▸ **What the task asks**
Return the lines below word for word, without the pictures.

▸ **Data under study**
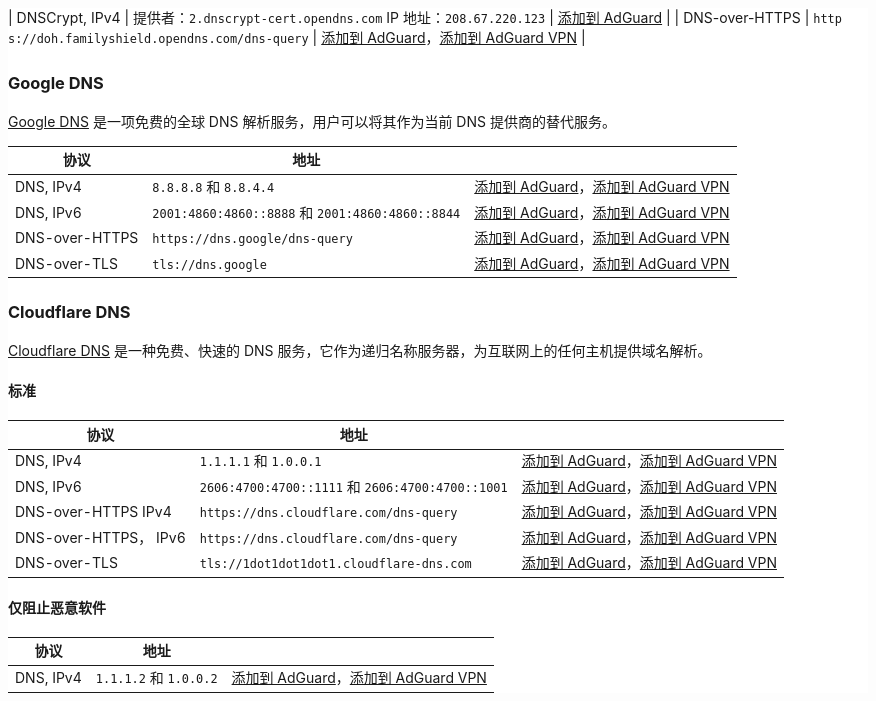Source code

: | DNSCrypt, IPv4 | 提供者：`2.dnscrypt-cert.opendns.com` IP 地址：`208.67.220.123` | [添加到 AdGuard](sdns://AQAAAAAAAAAADjIwOC42Ny4yMjAuMTIzILc1EUAgbyJdPivYItf9aR6hwzzI1maNDL4Ev6vKQ_t5GzIuZG5zY3J5cHQtY2VydC5vcGVuZG5zLmNvbQ)                                                                                                                             |
| DNS-over-HTTPS | `https://doh.familyshield.opendns.com/dns-query`         | [添加到 AdGuard](adguard:add_dns_server?address=https://doh.familyshield.opendns.com/dns-query&name=doh.familyshield.opendns.com)，[添加到 AdGuard VPN](adguardvpn:add_dns_server?address=https://doh.familyshield.opendns.com/dns-query&name=doh.familyshield.opendns.com) |

### Google DNS

[Google DNS](https://developers.google.com/speed/public-dns/) 是一项免费的全球 DNS 解析服务，用户可以将其作为当前 DNS 提供商的替代服务。

| 协议             | 地址                                              |                                                                                                                                                                                              |
| -------------- | ----------------------------------------------- | -------------------------------------------------------------------------------------------------------------------------------------------------------------------------------------------- |
| DNS, IPv4      | `8.8.8.8` 和 `8.8.4.4`                           | [添加到 AdGuard](adguard:add_dns_server?address=8.8.8.8&name=)，[添加到 AdGuard VPN](adguardvpn:add_dns_server?address=8.8.8.8&name=)                                                               |
| DNS, IPv6      | `2001:4860:4860::8888` 和 `2001:4860:4860::8844` | [添加到 AdGuard](adguard:add_dns_server?address=2001:4860:4860::8888&name=)，[添加到 AdGuard VPN](adguardvpn:add_dns_server?address=2001:4860:4860::8888&name=)                                     |
| DNS-over-HTTPS | `https://dns.google/dns-query`                  | [添加到 AdGuard](adguard:add_dns_server?address=https://dns.google/dns-query&name=dns.google)，[添加到 AdGuard VPN](adguardvpn:add_dns_server?address=https://dns.google/dns-query&name=dns.google) |
| DNS-over-TLS   | `tls://dns.google`                              | [添加到 AdGuard](adguard:add_dns_server?address=tls://dns.google&name=dns.google)，[添加到 AdGuard VPN](adguardvpn:add_dns_server?address=tls://dns.google&name=dns.google)                         |

### Cloudflare DNS

[Cloudflare DNS](https://1.1.1.1/) 是一种免费、快速的 DNS 服务，它作为递归名称服务器，为互联网上的任何主机提供域名解析。

#### 标准

| 协议                   | 地址                                              |                                                                                                                                                                                                                                                              |
| -------------------- | ----------------------------------------------- | ------------------------------------------------------------------------------------------------------------------------------------------------------------------------------------------------------------------------------------------------------------ |
| DNS, IPv4            | `1.1.1.1` 和 `1.0.0.1`                           | [添加到 AdGuard](adguard:add_dns_server?address=1.1.1.1&name=)，[添加到 AdGuard VPN](adguardvpn:add_dns_server?address=1.1.1.1&name=)                                                                                                                               |
| DNS, IPv6            | `2606:4700:4700::1111` 和 `2606:4700:4700::1001` | [添加到 AdGuard](adguard:add_dns_server?address=2606:4700:4700::1111&name=)，[添加到 AdGuard VPN](adguardvpn:add_dns_server?address=2606:4700:4700::1111&name=)                                                                                                     |
| DNS-over-HTTPS IPv4  | `https://dns.cloudflare.com/dns-query`          | [添加到 AdGuard](adguard:add_dns_server?address=https://dns.cloudflare.com/dns-query&name=dns.cloudflare.com)，[添加到 AdGuard VPN](adguardvpn:add_dns_server?address=https://dns.cloudflare.com/dns-query&name=dns.cloudflare.com)                                 |
| DNS-over-HTTPS， IPv6 | `https://dns.cloudflare.com/dns-query`          | [添加到 AdGuard](adguard:add_dns_server?address=https://dns.cloudflare.com:53/dns-query&name=dns.cloudflare.com)，[添加到 AdGuard VPN](adguardvpn:add_dns_server?address=https://dns.cloudflare.com:53/dns-query&name=dns.cloudflare.com)                           |
| DNS-over-TLS         | `tls://1dot1dot1dot1.cloudflare-dns.com`        | [添加到 AdGuard](adguard:add_dns_server?address=tls://1dot1dot1dot1.cloudflare-dns.com&name=1dot1dot1dot1.cloudflare-dns.com)，[添加到 AdGuard VPN](adguardvpn:add_dns_server?address=tls://1dot1dot1dot1.cloudflare-dns.com&name=1dot1dot1dot1.cloudflare-dns.com) |

#### 仅阻止恶意软件

| 协议             | 地址                                              |                                                                                                                                                                                                                                                                  |
| -------------- | ----------------------------------------------- | ---------------------------------------------------------------------------------------------------------------------------------------------------------------------------------------------------------------------------------------------------------------- |
| DNS, IPv4      | `1.1.1.2` 和 `1.0.0.2`                           | [添加到 AdGuard](adguard:add_dns_server?address=1.1.1.2&name=)，[添加到 AdGuard VPN](adguardvpn:add_dns_server?address=1.1.1.2&name=)                                                                                                                                   |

▸ **Output of the task**
Source code

: | DNSCrypt, IPv4 | 提供者：`2.dnscrypt-cert.opendns.com` IP 地址：`208.67.220.123` | [添加到 AdGuard](sdns://AQAAAAAAAAAADjIwOC42Ny4yMjAuMTIzILc1EUAgbyJdPivYItf9aR6hwzzI1maNDL4Ev6vKQ_t5GzIuZG5zY3J5cHQtY2VydC5vcGVuZG5zLmNvbQ)                                                                                                                             |
| DNS-over-HTTPS | `https://doh.familyshield.opendns.com/dns-query`         | [添加到 AdGuard](adguard:add_dns_server?address=https://doh.familyshield.opendns.com/dns-query&name=doh.familyshield.opendns.com)，[添加到 AdGuard VPN](adguardvpn:add_dns_server?address=https://doh.familyshield.opendns.com/dns-query&name=doh.familyshield.opendns.com) |

### Google DNS

[Google DNS](https://developers.google.com/speed/public-dns/) 是一项免费的全球 DNS 解析服务，用户可以将其作为当前 DNS 提供商的替代服务。

| 协议             | 地址                                              |                                                                                                                                                                                              |
| -------------- | ----------------------------------------------- | -------------------------------------------------------------------------------------------------------------------------------------------------------------------------------------------- |
| DNS, IPv4      | `8.8.8.8` 和 `8.8.4.4`                           | [添加到 AdGuard](adguard:add_dns_server?address=8.8.8.8&name=)，[添加到 AdGuard VPN](adguardvpn:add_dns_server?address=8.8.8.8&name=)                                                               |
| DNS, IPv6      | `2001:4860:4860::8888` 和 `2001:4860:4860::8844` | [添加到 AdGuard](adguard:add_dns_server?address=2001:4860:4860::8888&name=)，[添加到 AdGuard VPN](adguardvpn:add_dns_server?address=2001:4860:4860::8888&name=)                                     |
| DNS-over-HTTPS | `https://dns.google/dns-query`                  | [添加到 AdGuard](adguard:add_dns_server?address=https://dns.google/dns-query&name=dns.google)，[添加到 AdGuard VPN](adguardvpn:add_dns_server?address=https://dns.google/dns-query&name=dns.google) |
| DNS-over-TLS   | `tls://dns.google`                              | [添加到 AdGuard](adguard:add_dns_server?address=tls://dns.google&name=dns.google)，[添加到 AdGuard VPN](adguardvpn:add_dns_server?address=tls://dns.google&name=dns.google)                         |

### Cloudflare DNS

[Cloudflare DNS](https://1.1.1.1/) 是一种免费、快速的 DNS 服务，它作为递归名称服务器，为互联网上的任何主机提供域名解析。

#### 标准

| 协议                   | 地址                                              |                                                                                                                                                                                                                                                              |
| -------------------- | ----------------------------------------------- | ------------------------------------------------------------------------------------------------------------------------------------------------------------------------------------------------------------------------------------------------------------ |
| DNS, IPv4            | `1.1.1.1` 和 `1.0.0.1`                           | [添加到 AdGuard](adguard:add_dns_server?address=1.1.1.1&name=)，[添加到 AdGuard VPN](adguardvpn:add_dns_server?address=1.1.1.1&name=)                                                                                                                               |
| DNS, IPv6            | `2606:4700:4700::1111` 和 `2606:4700:4700::1001` | [添加到 AdGuard](adguard:add_dns_server?address=2606:4700:4700::1111&name=)，[添加到 AdGuard VPN](adguardvpn:add_dns_server?address=2606:4700:4700::1111&name=)                                                                                                     |
| DNS-over-HTTPS IPv4  | `https://dns.cloudflare.com/dns-query`          | [添加到 AdGuard](adguard:add_dns_server?address=https://dns.cloudflare.com/dns-query&name=dns.cloudflare.com)，[添加到 AdGuard VPN](adguardvpn:add_dns_server?address=https://dns.cloudflare.com/dns-query&name=dns.cloudflare.com)                                 |
| DNS-over-HTTPS， IPv6 | `https://dns.cloudflare.com/dns-query`          | [添加到 AdGuard](adguard:add_dns_server?address=https://dns.cloudflare.com:53/dns-query&name=dns.cloudflare.com)，[添加到 AdGuard VPN](adguardvpn:add_dns_server?address=https://dns.cloudflare.com:53/dns-query&name=dns.cloudflare.com)                           |
| DNS-over-TLS         | `tls://1dot1dot1dot1.cloudflare-dns.com`        | [添加到 AdGuard](adguard:add_dns_server?address=tls://1dot1dot1dot1.cloudflare-dns.com&name=1dot1dot1dot1.cloudflare-dns.com)，[添加到 AdGuard VPN](adguardvpn:add_dns_server?address=tls://1dot1dot1dot1.cloudflare-dns.com&name=1dot1dot1dot1.cloudflare-dns.com) |

#### 仅阻止恶意软件

| 协议             | 地址                                              |                                                                                                                                                                                                                                                                  |
| -------------- | ----------------------------------------------- | ---------------------------------------------------------------------------------------------------------------------------------------------------------------------------------------------------------------------------------------------------------------- |
| DNS, IPv4      | `1.1.1.2` 和 `1.0.0.2`                           | [添加到 AdGuard](adguard:add_dns_server?address=1.1.1.2&name=)，[添加到 AdGuard VPN](adguardvpn:add_dns_server?address=1.1.1.2&name=)                                                                                                                                   |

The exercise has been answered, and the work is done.